I think of it as an essay on our generic expectations. It's an anthology of stock situations, characters, dialogue, clichés and stereotypes, set to music and manipulated to work as exposition and satire at the same time; it's cause and effect, a wind-up machine to generate emotions, pure movie without message.

Beyond the Valley of the Dolls was made while Fox was being sued by Jacqueline Susann, who contended that the film version of Valley of the Dolls had damaged her reputation. The suit did not go to trial until after Susann's death in September 1974. Her estate won a $2 million verdict against the studio in August 1975.

Most of the film's music was written by Stu Phillips, whose composing credits include The Donna Reed Show, The Monkees, McCloud, and the original film and television versions of Battlestar Galactica. Phillips adapted Paul Dukas' The Sorcerer's Apprentice for the psychedelic scene at Z-Man's house near the film's end.

* _TASK DESCRIPTION_: Carry on the passage about the film Beyond the Valley of the Dolls, picking up right after its final sentence. You won't need the listing.

* _DATA ENTRIES_:
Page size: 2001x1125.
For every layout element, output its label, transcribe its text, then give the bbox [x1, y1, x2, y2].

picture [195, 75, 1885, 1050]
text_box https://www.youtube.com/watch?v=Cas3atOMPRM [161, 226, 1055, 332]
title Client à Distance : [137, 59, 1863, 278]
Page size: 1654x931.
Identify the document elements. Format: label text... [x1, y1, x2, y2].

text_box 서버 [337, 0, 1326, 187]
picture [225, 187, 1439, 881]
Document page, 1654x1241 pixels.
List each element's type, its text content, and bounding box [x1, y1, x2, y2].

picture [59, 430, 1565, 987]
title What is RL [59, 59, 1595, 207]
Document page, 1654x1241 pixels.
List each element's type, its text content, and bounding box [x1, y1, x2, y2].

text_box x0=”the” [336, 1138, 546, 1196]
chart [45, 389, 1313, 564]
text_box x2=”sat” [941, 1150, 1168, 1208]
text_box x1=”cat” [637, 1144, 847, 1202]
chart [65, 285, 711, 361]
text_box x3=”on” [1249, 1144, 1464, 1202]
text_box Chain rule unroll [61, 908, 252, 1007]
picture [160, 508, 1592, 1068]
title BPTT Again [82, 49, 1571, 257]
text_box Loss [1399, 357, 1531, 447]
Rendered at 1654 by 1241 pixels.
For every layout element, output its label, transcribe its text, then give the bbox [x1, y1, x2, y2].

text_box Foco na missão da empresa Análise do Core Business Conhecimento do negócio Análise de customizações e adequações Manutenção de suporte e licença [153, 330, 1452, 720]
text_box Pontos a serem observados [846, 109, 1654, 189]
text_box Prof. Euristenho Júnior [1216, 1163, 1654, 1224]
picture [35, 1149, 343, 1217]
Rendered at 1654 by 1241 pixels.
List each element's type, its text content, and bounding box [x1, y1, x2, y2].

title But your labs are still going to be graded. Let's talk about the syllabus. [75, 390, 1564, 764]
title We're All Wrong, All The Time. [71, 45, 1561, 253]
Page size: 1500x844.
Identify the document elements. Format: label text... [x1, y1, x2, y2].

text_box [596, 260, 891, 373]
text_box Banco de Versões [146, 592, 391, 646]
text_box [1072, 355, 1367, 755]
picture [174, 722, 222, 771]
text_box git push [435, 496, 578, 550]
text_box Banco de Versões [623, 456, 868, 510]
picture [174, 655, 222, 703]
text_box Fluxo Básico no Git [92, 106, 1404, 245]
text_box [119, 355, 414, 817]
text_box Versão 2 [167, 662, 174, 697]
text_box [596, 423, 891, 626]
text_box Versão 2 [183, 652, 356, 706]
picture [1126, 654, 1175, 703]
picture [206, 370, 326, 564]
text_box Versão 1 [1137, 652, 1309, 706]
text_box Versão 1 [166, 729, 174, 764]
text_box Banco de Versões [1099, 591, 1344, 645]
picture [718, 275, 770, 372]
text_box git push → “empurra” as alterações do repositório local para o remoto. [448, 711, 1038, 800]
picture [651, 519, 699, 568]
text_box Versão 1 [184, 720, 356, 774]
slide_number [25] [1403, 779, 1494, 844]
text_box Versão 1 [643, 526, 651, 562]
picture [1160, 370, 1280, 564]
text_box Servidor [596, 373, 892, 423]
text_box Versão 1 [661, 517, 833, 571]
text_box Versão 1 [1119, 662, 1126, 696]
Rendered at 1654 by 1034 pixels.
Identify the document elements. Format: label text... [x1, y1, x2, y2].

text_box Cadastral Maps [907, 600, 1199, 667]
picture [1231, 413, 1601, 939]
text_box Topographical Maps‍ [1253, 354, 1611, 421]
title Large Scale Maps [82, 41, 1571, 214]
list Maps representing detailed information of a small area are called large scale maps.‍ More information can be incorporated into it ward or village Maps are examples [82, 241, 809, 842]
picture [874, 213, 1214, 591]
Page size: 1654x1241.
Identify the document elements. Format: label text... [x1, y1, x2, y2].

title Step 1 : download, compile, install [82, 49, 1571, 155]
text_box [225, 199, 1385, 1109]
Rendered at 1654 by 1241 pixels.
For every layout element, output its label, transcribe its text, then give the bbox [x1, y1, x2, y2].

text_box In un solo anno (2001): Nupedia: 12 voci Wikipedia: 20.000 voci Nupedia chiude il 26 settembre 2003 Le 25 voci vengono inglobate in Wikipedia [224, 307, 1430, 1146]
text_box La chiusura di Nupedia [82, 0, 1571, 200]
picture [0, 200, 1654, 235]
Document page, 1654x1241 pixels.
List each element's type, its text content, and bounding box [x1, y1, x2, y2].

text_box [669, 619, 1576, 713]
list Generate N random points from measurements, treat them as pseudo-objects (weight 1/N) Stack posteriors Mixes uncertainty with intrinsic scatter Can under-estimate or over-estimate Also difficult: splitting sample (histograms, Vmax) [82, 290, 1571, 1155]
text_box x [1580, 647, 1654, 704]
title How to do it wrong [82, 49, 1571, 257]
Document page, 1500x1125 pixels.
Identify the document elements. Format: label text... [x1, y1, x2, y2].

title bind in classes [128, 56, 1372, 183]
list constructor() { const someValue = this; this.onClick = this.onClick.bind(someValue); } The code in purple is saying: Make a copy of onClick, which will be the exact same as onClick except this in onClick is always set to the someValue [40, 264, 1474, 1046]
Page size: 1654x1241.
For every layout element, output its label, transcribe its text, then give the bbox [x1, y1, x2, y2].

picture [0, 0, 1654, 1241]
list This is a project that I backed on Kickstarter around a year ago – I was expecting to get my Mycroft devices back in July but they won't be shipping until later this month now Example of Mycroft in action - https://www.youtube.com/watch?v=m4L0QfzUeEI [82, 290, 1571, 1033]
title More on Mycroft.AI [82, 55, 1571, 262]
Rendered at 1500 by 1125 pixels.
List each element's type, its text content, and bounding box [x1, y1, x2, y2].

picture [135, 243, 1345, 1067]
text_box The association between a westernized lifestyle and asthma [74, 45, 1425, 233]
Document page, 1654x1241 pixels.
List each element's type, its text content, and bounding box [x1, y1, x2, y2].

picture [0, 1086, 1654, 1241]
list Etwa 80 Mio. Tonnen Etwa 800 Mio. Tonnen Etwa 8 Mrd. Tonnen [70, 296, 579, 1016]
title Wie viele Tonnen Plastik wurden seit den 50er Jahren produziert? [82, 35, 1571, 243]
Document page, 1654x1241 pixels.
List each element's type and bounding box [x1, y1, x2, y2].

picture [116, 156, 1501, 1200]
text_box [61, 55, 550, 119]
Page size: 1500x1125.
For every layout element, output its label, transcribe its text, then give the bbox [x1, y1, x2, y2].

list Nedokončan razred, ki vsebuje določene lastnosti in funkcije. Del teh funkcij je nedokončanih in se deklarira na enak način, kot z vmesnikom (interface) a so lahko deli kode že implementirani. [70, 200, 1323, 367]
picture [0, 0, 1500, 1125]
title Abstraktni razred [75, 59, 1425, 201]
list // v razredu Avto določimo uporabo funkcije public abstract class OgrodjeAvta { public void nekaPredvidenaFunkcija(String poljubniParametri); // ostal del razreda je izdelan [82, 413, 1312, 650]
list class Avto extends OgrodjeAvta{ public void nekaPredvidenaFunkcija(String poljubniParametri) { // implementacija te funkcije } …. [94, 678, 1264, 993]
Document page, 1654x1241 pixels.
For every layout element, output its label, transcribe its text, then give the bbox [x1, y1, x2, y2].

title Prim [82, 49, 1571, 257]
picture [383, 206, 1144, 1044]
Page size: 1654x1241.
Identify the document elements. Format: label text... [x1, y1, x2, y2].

* _ANSWER TO THIS PROBLEM_:
Members of the fictitious Carrie Nations neither sing nor play their own instruments in the film. Vocals for the lip-synced songs were performed by Lynn Carey, a blue-eyed soul singer based in Los Angeles. Carey's voice is showcased on the apocalyptic rocker "Find It" (by Stu Phillips and Carey), the earnest folk anthem "Come With the Gentle People" (by Stu Phillips and Bob Stone), the raunchy R&B of "Sweet Talking Candyman" (by Phillips and Stone), the lilting ballad "In the Long Run" (by Phillips and Stone), and the soulful strut of "Look On Up At the Bottom" (also by Phillips and Stone). She also sings "Once I had Love", written by Stu Phillips and herself.

Strawberry Alarm Clock performed their 1967 hit "Incense and Peppermints", the mid-tempo rocker "Girl from the City" (written by Paul Marshall), and the power pop anthem "I'm Comin' Home" (also by Marshall) during the first party scene at Z-Man's house. The film's title song was performed by A&M artists The Sandpipers and is heard twice near the end of the movie. The group also released the song as a single and on their 1970 Come Saturday Morning LP.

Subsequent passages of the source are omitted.